WHAT TO WORK ON: Rewrite the forum post about downloading factors from P123, starting at "The table below" and ending after "set to None.", with "Zero Fill" replaced by "Mean Fill".
EXTRACT PROVIDED Start Marker
Gents,
I have been experimenting with downloading factors from P123 using the Download Factors tool and through the AI Factor interface. In the first case P123 provides a csv file, and in the second case P123 provides a parquet file which can be transformed into a csv file with a few lines of python.
I have run into some differences when using these two methods that I wanted to highlight for the community, because I feel they are of interest and will effect any kind of model fitting that a user might attempt with the data. I first noticed the differences when downloading factors for a custom universe, but for purposes of this post I have just focused on downloading factors for the p123-defined Large Cap universe.
The table below summarizes the differences in the average number of tickers per day downloaded depending on the tool used and the settings in the tool. The data period of the download was 1999-01-02 to 2017-12-31. A set of 24 factors was used; some of them relatively complex. Both tools were set to Z-score normalize the data per Date with an Trim % of 7.5 and an Outlier Limit of 2.5. The NA Handling for AI Factor defaults to Zero Fill, and the NA Handling for the Download Factor tool was set to None.
| Tool | Universe | Prelim Data? | # Factors | Avg # Tickers Per Date |
|---|---|---|---|---|
| Download Factors | Large Cap | Excl Prelim | 24 | 614.0 |
| AI Factor | Large Cap | ?? | 24 | 351.0 |
Note that the difference in Avg # Tickers Per Date between the AI Factor tool and the Download Factor tool is substantial (bordering on huge). It is unclear to me why this would be the case, and I have spent some time trying to figure it out. The first thing I tested was what the impact of the factors being queried had on the difference. I ran both tools with just a single factor “MktCap”, and got the following results
| Tool | Universe | Prelim Data? | # Factors | Avg # Tickers Per Date |
|---|---|---|---|---|
| Download Factors | Large Cap | Excl Prelim | 1 | 614.0 |
| AI Factor | Large Cap | ?? | 1 | 581.3 |
Clearly the majority of the difference between the two methodologies has to do with the factors being queried and my best guess is that AI Factor is throwing out Tickers that have too many NAs. Of course, even in this simple case you are seeing a 6.5% difference in the number of tickers per day which seems odd.
EXTRACT PROVIDED End Marker
SUPPLIED MATERIAL Start Marker
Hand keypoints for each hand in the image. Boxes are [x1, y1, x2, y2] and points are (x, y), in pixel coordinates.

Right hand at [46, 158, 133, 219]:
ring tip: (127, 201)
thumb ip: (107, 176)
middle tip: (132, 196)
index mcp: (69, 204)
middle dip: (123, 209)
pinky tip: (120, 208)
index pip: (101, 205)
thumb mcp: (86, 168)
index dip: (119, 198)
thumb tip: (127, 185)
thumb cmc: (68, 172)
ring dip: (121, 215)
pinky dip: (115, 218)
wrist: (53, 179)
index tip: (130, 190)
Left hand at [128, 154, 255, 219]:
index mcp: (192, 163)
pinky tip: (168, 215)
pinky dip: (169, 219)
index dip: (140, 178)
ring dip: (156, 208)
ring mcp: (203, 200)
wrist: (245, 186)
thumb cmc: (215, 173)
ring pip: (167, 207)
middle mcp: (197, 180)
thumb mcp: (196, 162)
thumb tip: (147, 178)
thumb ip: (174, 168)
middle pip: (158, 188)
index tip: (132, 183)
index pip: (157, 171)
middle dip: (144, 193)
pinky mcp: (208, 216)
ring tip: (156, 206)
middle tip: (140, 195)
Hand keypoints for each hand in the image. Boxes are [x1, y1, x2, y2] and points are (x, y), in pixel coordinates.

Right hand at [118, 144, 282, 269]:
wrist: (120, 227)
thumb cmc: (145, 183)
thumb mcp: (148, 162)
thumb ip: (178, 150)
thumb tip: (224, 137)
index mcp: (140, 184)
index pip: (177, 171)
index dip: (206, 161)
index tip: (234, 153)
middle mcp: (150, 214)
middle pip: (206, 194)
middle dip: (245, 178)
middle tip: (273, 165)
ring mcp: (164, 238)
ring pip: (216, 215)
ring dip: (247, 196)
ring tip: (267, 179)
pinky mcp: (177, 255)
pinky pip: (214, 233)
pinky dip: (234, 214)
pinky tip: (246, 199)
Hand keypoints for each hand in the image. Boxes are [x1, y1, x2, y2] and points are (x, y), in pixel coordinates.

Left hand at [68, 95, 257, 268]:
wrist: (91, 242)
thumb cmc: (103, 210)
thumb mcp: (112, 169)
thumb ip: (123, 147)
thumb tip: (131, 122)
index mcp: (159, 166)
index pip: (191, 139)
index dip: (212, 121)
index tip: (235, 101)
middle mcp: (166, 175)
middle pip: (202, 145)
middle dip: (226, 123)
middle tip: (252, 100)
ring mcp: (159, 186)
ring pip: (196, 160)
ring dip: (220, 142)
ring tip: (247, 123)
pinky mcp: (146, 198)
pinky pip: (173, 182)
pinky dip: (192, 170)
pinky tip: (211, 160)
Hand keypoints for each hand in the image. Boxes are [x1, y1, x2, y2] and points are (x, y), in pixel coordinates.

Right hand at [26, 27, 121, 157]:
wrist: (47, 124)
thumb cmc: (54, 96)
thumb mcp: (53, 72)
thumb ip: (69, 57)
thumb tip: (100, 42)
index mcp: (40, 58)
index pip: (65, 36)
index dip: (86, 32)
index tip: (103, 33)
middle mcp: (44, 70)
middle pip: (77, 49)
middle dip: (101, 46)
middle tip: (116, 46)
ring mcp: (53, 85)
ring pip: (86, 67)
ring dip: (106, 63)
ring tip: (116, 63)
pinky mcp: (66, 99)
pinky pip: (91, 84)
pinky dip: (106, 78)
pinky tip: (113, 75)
SUPPLIED MATERIAL End Marker
PROBLEM SOLUTION:
The table below summarizes the differences in the average number of tickers per day downloaded depending on the tool used and the settings in the tool. The data period of the download was 1999-01-02 to 2017-12-31. A set of 24 factors was used; some of them relatively complex. Both tools were set to Z-score normalize the data per Date with an Trim % of 7.5 and an Outlier Limit of 2.5. The NA Handling for AI Factor defaults to Mean Fill, and the NA Handling for the Download Factor tool was set to None.